Karara çevrecilerden tepkiler gelmeye devam ediyor. Karadeniz’de derelerin Hidroelektirik santralleri (HES) ile yok edilmesine ve Ayder Yaylasının talan edilmesine karşı verdiği mücadelelerle bilinen Avukat Yakup Okumuşoğlu, yönetmeliği mahkemeye taşıyacaklarını söyledi. Yönetmelikte sit alanı karakteriyle bağdaşmayacak değişikliklerin söz konusu olduğunu belirten Okumuşoğlu, özellikle ‘entegre tesis’ ifadelerine tepki gösterdi. Düzenlemeyi Aydınlık’a değerlendiren Okumuşoğlu şunları söyledi:

‘YÖNETMELİK ÇELİŞKİLER TAŞIYOR’

“Sit alanı karakteriyle bağdaşmayacak değişiklikler var. Hem yönetmelik yapma usulü biçiminden de problem var. Maddeler kendi içerisinde çelişkili. Pek çok yönüyle, sit alanlarında yapılaşmaya yol açabilecek düzenlemeler var. Bunların iptali için uzmanlarla çalışmalarımız devam ediyor. Kısa bir süre sonra dava açacağız. Entegre demek sanayi demek, daha kapsamlı bir faaliyet demek. Bu da sit alanlarının karakterine uygun düşen bir yaklaşım değil. Bu ifadenin bile o yönetmelik içerisinde yer almaması lazım. Entegre tesis, milli parkın karakteriyle bağdaşmaz. Yönetmelik kendi içerisinde de çelişkiler taşıyor. Bir tarafta korumayı ifade ederken diğer taraftan aynı madde içerisinde yapılaşmaya izin veren düzenlemeler söz konusu.”

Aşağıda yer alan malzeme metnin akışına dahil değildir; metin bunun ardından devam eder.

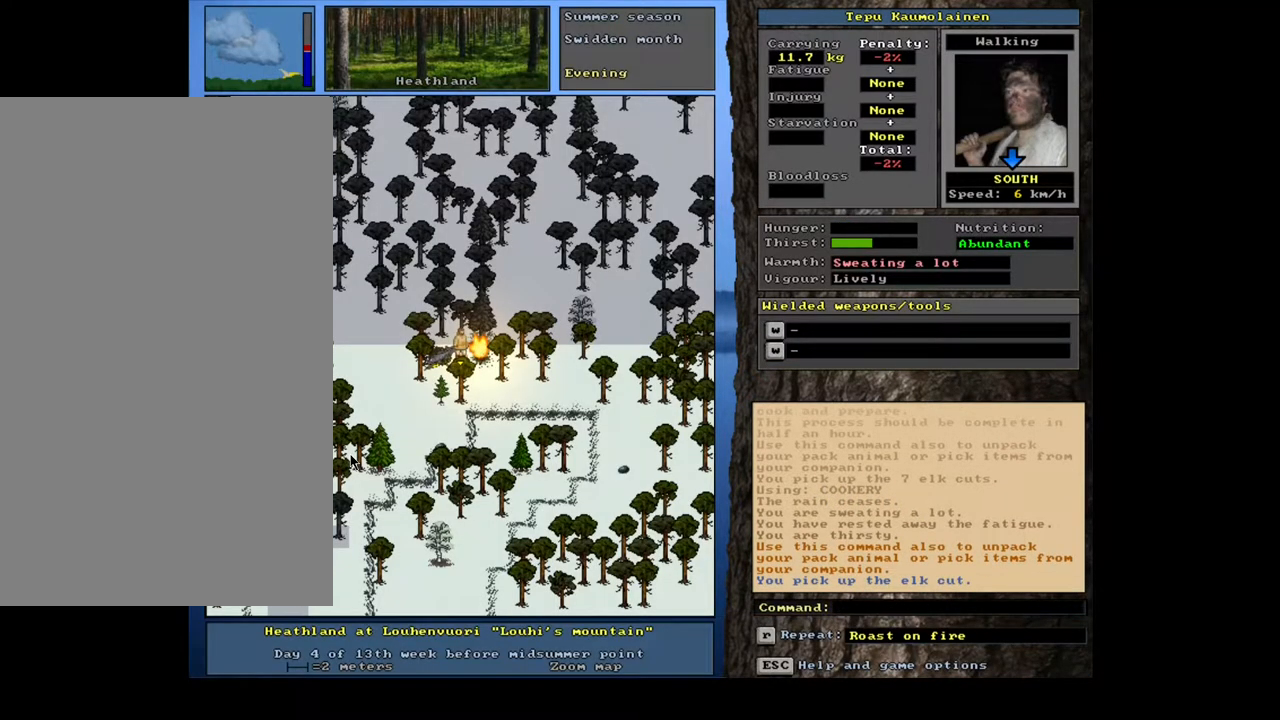
{"keys": [], "mouse": [], "events": []}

‘ANIT AĞAÇLAR DA DÜZENLEMEDEN ETKİLENİR’

Peyzaj Mimarları Odası İstanbul Şubesi Yönetim Kurulu üyesi Faruk Dığış, değişiklikle doğal alanların koruma kalkanının zayıflatıldığını belirtti. Yönetmeliğin, talanın önünü açacağını söyleyen Dığış, anıt ağaçların da düzenlemeden etkilendiğini belirtti. Dığış şunları söyledi: “1. Dereceden korunan alanlar artık 2. derecedenmiş gibi, 2. dereceden olanlar 3. derecedenmiş gibi işlem görecek. Talanın önünü açan bir yaklaşım. Denetleme yapılabilirse, konunun uzmanları çalışır katılımcı bir model oluşturulursa sonuç alınabilir belki ama bunlar hep varsayım. Ama maalesef bugüne kadar yaşadığımız tecrübeler işin böyle olmadığını gösteriyor. Özellikle maden şirketlerinin insafına bırakılması kabul edilir bir şey değil.

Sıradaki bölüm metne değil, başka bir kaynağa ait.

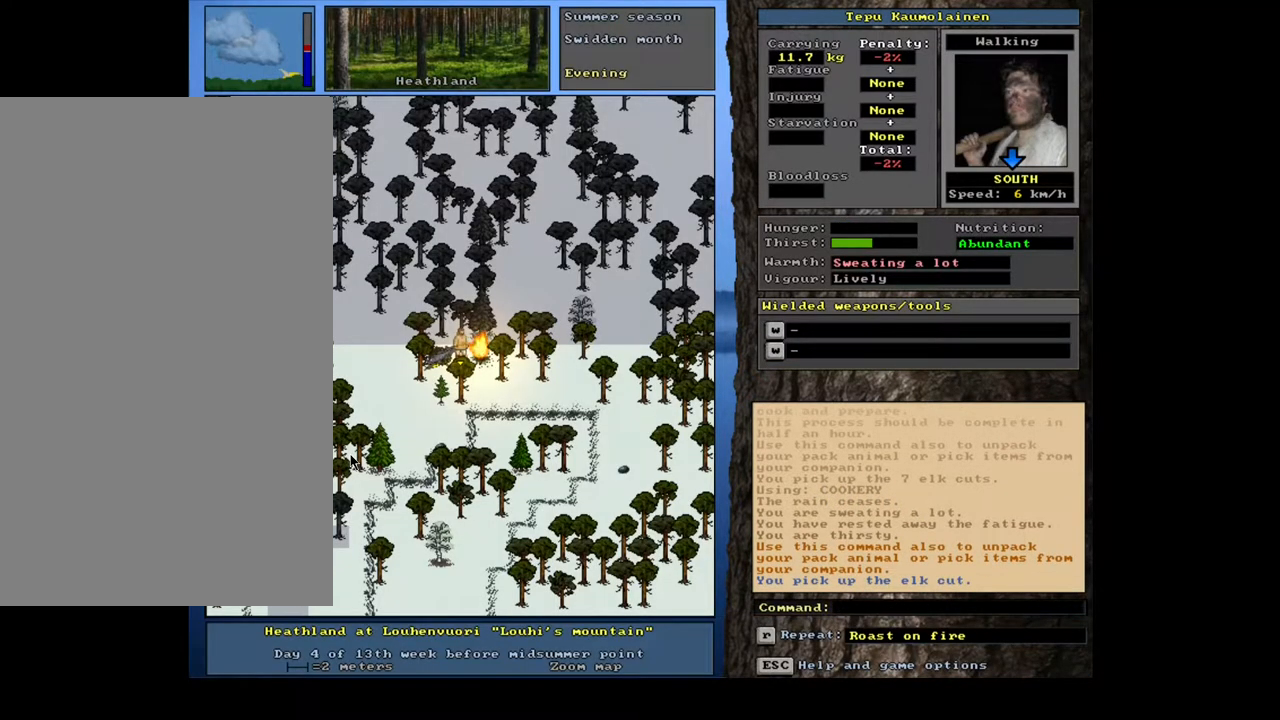
{"keys": [], "mouse": [], "events": [[133, "d", "down"], [233, "d", "up"], [333, "tab", "down"], [417, "f", "down"], [433, "tab", "up"], [483, "f", "up"]]}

“Anıt ağaçlar açısından da iç açıcı değil durum. Anıt ağaç olarak kabul edilmiş belli başlı kriterlerden birini bile yerine getirmesi lazımken yeni yasayla birlikte tamamının var olması isteniyor. Bu da zaten yaşam mücadelesi veren anıt ağaçların hayatının daha da zorlaşacağı anlamına geliyor.”